■ **Text**:
★ ★ ★
The temporary fencing idea worries me. I'd be afraid that they might get hurt/shocked if they decided to paw (as I've seen so many horses do) or if there is any kicking or bucking. Those reactions are typical and generally safe when introducing a new horse, but could spell disaster with a flimsy electrified fence in the mix. Unless temporary fence means something different in this context?

OP, how many horses share a pasture? Putting a new horse in with two other horses is one thing, but putting the pony in with 5 or 7 other horses is totally different and much more overwhelming.
** Oh, so you don't know... that would be important to find out!


----------



## princecharming (Dec 2, 2011)

congrats on a new horse!! veryyyy exciting 

i wouldnt worry too much about your horse fitting in to the new herd. It would be ideal to put him in a paddock for a week or so and switch in and out members of the herd, so that when he gets turned out, he will have a buddy.

on that note, my horse got tossed out into a new field during a hurricane(safer out in the huge field then in a small enclosed area) and he got along fine. there were some teeth marks on him, and he was definitly last in the pecking order....but he survived


----------



## QtrBel (May 31, 2012)

If the new horse understands horse tape (mine do) then I fence off a section and put the new horse there for the day. They get to meet the crowd without being in the thick of things and I get to see how they react to mine giving me an idea of what may happen when I turn them in with the crowd. If they know nothing about tape I set up the round pen in the pasture and do the same. Next morning after feeding when they all move off to their spots I turn the new horse loose. I expect some scuffs and a few knocks as they work out where the newbie belongs but I know about where to place him in the feeding order and keep skirmishes to a minimum that way. As for when to ride or work them that starts from day one.


----------



## verona1016 (Jul 3, 2011)

I rode my horse the first day he came home. As someone already mentioned, when he goes to shows he's expected to settle in quickly. I also had him on trial, so if he was going to flip out at a new place, I wanted to know that while I could still return him. He's such a laid back horse, even after being trailered an hour and a half and being surrounded by people he had only met once he acted like he had been there all along. I would certainly have had second thoughts about riding right away if he had been high strung


----------
★ ★ ★
■ **Dataset extract**:

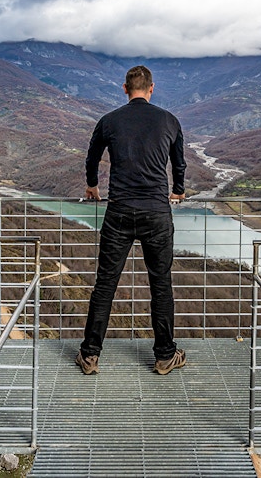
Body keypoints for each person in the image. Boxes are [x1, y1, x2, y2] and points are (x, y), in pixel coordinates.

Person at [75, 65, 187, 376]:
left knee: (105, 285)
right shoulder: (169, 120)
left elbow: (92, 156)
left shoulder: (109, 121)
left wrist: (92, 184)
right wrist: (177, 190)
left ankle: (89, 355)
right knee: (161, 285)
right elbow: (179, 164)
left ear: (125, 89)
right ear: (152, 89)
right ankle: (165, 355)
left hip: (119, 211)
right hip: (156, 213)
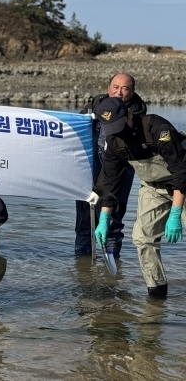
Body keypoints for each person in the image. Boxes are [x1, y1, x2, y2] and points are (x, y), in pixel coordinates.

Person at [93, 97, 186, 298]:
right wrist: (104, 219)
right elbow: (110, 182)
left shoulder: (157, 128)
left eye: (119, 124)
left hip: (182, 183)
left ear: (128, 114)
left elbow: (181, 172)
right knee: (142, 238)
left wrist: (176, 213)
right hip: (152, 188)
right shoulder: (114, 140)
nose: (117, 131)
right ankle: (156, 295)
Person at [75, 73, 147, 258]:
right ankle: (82, 260)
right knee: (85, 213)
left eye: (125, 88)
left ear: (132, 91)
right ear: (108, 87)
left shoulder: (137, 112)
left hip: (121, 166)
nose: (119, 92)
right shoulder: (97, 102)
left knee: (113, 212)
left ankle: (112, 254)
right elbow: (77, 125)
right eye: (115, 87)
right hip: (91, 165)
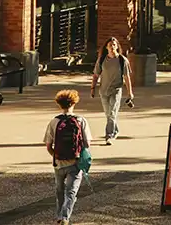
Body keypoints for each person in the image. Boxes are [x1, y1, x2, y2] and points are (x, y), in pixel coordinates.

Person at [44, 89, 93, 225]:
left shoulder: (54, 122)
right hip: (75, 162)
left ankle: (59, 216)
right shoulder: (80, 120)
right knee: (71, 192)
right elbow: (87, 143)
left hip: (59, 163)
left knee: (59, 190)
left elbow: (48, 145)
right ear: (74, 103)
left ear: (59, 104)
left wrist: (57, 155)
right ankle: (64, 218)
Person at [90, 37, 133, 146]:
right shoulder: (102, 60)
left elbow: (127, 77)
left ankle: (109, 136)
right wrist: (92, 88)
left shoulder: (122, 60)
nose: (112, 46)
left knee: (112, 112)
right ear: (106, 47)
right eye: (110, 45)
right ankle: (115, 130)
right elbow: (96, 75)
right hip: (103, 91)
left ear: (117, 46)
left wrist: (130, 92)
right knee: (108, 114)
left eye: (114, 44)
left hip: (116, 90)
★ ★ ★
■ **Prompt**:
Could you reproduce, word for word, the part of the thread on introducing a new horse to a herd starting at "## QtrBel (May" and ending at "from day one."?

■ **Output of the task**:
## QtrBel (May 31, 2012)

If the new horse understands horse tape (mine do) then I fence off a section and put the new horse there for the day. They get to meet the crowd without being in the thick of things and I get to see how they react to mine giving me an idea of what may happen when I turn them in with the crowd. If they know nothing about tape I set up the round pen in the pasture and do the same. Next morning after feeding when they all move off to their spots I turn the new horse loose. I expect some scuffs and a few knocks as they work out where the newbie belongs but I know about where to place him in the feeding order and keep skirmishes to a minimum that way. As for when to ride or work them that starts from day one.